Reported by Star-Bulletin staff & wire
Wednesday, December 3, 1997

Greenspan: Asia needs to change to recover
NEW YORK -- Federal Reserve Chairman Alan Greenspan predicted Asia's financial crisis will be resolved and lead to a stronger global economy -- as long as Asian leaders avoid "wishful thinking" and open their markets to the "full force of competition.""While the adjustments may be difficult for a time, these crises will pass," Greenspan said in a speech to the Economic Club of New York. "Stronger individual economies and a more robust and efficient international economic and financial system will surely emerge" as Asian policymakers make changes.
The Fed chairman offered no time line for this recovery, according to Bloomberg News.
But he said Asian leaders must abandon a system where governments played too large a role in deciding which industries received loans from highly leveraged banks -- and then didn't take proper actions when the loans soured. "Individual companies should be allowed to default; private investors should take their losses. . . . New growth opportunities must be allowed to emerge."
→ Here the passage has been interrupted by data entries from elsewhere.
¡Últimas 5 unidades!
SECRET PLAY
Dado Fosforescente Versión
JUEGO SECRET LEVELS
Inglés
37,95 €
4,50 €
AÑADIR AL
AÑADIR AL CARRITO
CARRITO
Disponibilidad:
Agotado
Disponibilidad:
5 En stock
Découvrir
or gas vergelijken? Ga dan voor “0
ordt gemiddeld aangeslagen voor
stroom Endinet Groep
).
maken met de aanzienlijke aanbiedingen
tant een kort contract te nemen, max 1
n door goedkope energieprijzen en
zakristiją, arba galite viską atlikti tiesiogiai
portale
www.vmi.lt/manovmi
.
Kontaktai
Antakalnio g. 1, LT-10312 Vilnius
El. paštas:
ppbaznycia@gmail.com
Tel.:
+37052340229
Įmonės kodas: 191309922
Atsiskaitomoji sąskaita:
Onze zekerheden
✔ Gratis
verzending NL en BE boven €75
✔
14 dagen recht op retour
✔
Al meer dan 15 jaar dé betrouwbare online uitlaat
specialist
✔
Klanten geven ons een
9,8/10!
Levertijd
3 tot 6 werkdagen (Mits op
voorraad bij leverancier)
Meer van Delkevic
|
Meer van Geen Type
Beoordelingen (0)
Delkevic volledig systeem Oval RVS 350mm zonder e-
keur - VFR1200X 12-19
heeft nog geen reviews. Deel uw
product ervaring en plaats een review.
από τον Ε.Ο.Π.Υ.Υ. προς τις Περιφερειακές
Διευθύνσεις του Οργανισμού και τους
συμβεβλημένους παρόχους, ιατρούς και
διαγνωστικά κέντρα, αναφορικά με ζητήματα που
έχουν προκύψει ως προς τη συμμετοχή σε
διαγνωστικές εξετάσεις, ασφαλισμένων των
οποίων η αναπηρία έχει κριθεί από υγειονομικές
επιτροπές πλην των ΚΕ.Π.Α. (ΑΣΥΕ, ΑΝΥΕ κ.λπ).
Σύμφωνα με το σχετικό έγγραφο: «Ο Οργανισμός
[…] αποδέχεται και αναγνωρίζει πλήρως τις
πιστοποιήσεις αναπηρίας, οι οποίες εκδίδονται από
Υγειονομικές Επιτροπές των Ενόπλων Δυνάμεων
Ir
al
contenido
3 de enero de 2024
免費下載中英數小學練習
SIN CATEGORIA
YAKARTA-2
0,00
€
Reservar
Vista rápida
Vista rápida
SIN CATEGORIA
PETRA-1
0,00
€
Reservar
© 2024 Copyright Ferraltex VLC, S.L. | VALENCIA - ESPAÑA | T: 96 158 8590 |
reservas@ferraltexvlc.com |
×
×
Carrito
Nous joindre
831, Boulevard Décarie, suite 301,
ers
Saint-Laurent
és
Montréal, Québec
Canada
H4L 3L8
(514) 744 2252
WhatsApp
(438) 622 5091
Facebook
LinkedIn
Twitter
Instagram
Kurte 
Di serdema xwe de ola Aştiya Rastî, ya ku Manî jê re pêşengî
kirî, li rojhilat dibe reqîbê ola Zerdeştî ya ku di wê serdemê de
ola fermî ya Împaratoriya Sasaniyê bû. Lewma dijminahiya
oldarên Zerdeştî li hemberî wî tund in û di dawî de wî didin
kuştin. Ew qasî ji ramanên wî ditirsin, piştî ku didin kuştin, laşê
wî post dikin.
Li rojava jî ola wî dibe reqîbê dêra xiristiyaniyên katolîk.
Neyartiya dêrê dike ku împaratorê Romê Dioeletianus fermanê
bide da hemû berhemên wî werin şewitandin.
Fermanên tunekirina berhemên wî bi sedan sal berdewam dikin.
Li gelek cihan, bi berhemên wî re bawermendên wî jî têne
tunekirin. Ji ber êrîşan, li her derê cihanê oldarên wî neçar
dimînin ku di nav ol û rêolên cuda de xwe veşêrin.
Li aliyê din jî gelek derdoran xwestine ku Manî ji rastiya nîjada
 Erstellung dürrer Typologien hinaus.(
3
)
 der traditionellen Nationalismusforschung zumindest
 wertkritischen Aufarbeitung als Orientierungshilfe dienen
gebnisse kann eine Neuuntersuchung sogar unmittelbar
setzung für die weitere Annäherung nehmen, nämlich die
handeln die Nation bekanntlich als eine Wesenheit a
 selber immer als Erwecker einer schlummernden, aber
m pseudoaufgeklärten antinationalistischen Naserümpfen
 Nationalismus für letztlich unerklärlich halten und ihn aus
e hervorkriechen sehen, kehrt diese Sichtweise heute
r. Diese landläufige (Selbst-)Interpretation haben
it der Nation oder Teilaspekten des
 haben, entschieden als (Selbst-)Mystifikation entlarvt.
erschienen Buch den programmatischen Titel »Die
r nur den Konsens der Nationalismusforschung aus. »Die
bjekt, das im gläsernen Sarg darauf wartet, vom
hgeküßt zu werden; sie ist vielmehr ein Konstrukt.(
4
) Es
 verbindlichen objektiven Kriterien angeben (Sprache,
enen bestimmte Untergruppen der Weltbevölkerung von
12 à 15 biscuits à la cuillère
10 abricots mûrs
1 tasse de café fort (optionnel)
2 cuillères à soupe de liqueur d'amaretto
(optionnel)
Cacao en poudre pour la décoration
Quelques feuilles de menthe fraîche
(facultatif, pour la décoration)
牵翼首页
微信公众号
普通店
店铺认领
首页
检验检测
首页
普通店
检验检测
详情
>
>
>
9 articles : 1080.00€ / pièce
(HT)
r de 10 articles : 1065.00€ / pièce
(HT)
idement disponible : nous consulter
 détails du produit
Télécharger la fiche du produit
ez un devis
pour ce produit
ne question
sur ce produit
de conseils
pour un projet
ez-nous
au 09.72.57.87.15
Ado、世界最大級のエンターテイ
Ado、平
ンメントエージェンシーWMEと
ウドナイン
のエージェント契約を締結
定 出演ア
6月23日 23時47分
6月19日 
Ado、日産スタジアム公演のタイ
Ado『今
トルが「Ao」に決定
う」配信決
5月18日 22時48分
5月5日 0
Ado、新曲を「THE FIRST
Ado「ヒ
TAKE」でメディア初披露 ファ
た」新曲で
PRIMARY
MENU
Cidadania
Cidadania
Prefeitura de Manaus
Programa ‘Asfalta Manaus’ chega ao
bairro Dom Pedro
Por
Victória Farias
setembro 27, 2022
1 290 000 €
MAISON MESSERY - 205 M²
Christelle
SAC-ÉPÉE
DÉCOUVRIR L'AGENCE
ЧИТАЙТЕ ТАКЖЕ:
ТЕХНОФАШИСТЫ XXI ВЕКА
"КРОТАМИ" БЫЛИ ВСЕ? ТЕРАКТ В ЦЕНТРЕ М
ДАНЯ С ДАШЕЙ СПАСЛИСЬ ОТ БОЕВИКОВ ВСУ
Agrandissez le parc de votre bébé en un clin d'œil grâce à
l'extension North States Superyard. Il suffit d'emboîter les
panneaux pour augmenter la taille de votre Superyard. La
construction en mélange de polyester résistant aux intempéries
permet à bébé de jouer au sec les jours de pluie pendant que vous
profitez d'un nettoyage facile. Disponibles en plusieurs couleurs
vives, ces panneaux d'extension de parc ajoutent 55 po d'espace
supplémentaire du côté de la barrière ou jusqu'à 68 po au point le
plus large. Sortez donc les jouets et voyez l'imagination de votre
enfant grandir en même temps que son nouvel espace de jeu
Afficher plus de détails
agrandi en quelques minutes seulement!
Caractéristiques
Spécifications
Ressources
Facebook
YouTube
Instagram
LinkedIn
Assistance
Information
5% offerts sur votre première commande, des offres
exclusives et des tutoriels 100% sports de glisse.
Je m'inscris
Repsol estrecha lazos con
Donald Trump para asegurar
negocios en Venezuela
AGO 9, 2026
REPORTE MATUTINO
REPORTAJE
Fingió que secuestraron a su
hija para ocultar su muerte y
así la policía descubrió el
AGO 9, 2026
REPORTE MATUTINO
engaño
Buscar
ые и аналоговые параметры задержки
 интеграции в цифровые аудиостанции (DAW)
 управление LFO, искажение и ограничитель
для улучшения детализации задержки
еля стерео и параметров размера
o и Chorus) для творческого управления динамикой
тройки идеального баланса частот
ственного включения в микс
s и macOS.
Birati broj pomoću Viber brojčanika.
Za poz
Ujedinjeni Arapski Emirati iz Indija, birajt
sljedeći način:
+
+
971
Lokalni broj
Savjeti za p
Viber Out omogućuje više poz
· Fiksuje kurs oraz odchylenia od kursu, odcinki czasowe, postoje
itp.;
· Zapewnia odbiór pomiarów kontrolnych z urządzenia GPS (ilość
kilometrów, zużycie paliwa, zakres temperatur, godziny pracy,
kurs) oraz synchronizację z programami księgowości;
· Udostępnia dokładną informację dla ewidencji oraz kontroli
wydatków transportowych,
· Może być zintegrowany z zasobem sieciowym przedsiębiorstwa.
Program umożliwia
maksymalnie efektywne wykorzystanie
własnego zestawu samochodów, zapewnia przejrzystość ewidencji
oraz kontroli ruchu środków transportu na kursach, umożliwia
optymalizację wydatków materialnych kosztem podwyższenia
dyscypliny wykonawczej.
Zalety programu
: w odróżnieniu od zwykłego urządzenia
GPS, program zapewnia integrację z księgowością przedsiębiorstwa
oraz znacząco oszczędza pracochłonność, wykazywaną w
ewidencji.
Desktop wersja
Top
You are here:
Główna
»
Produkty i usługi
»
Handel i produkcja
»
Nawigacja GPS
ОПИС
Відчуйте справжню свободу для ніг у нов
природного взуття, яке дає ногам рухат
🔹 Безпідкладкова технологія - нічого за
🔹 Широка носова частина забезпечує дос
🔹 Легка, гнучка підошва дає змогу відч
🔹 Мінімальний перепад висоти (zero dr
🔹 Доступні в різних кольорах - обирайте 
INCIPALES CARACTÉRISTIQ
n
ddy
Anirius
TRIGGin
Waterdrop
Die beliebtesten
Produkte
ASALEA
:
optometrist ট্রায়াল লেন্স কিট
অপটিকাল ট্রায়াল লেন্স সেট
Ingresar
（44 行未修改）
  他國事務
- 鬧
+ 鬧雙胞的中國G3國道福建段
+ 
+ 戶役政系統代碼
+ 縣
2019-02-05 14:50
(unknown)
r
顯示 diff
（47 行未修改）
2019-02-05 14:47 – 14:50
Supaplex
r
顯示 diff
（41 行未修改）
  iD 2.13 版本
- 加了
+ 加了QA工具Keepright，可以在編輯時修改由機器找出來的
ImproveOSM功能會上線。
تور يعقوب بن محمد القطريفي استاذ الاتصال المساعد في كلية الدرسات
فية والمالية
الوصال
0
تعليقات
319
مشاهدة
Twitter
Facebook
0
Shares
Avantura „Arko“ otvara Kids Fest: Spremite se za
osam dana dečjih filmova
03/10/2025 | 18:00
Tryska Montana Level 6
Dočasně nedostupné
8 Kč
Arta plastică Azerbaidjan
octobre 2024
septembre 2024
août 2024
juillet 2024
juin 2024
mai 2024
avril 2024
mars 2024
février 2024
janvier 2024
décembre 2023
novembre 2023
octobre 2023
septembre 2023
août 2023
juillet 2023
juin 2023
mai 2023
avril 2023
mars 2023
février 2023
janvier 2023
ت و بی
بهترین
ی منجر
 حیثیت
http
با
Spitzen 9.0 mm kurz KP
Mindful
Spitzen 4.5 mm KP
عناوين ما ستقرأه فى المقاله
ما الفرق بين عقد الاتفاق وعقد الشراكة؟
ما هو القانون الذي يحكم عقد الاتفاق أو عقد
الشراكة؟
E*Trade stock falters as its business slows
NEW YORK -- Business at the electronic brokerage firm E*Trade Group Inc. fell slightly in November, a factor that pushed the company's stock down sharply for the second consecutive day.Shares of E*Trade fell $2.25, or nealry 10 percent, to $21.31 today on the Nasdaq stock market. The decline came on top of a 11 percent drop yesterday. E*Trade revealed yesterday that the company's growth in new customer accounts and another key measure -- average number of trades placed by customers -- both fell from October to November.
In other news . . .
CHICAGO -- Sears Tower, one of the world's tallest buildings, has been sold to a Canadian real estate firm for $70 million and assumed debt. TrizecHahn Corp. of Toronto said today it has purchased both the 1,454-foot, 110-story building and an adjacent parking garage for $110 million, the assumption of $4 million in liabilities and a $734 million mortgage. The seller was AEW Capital Management of Boston.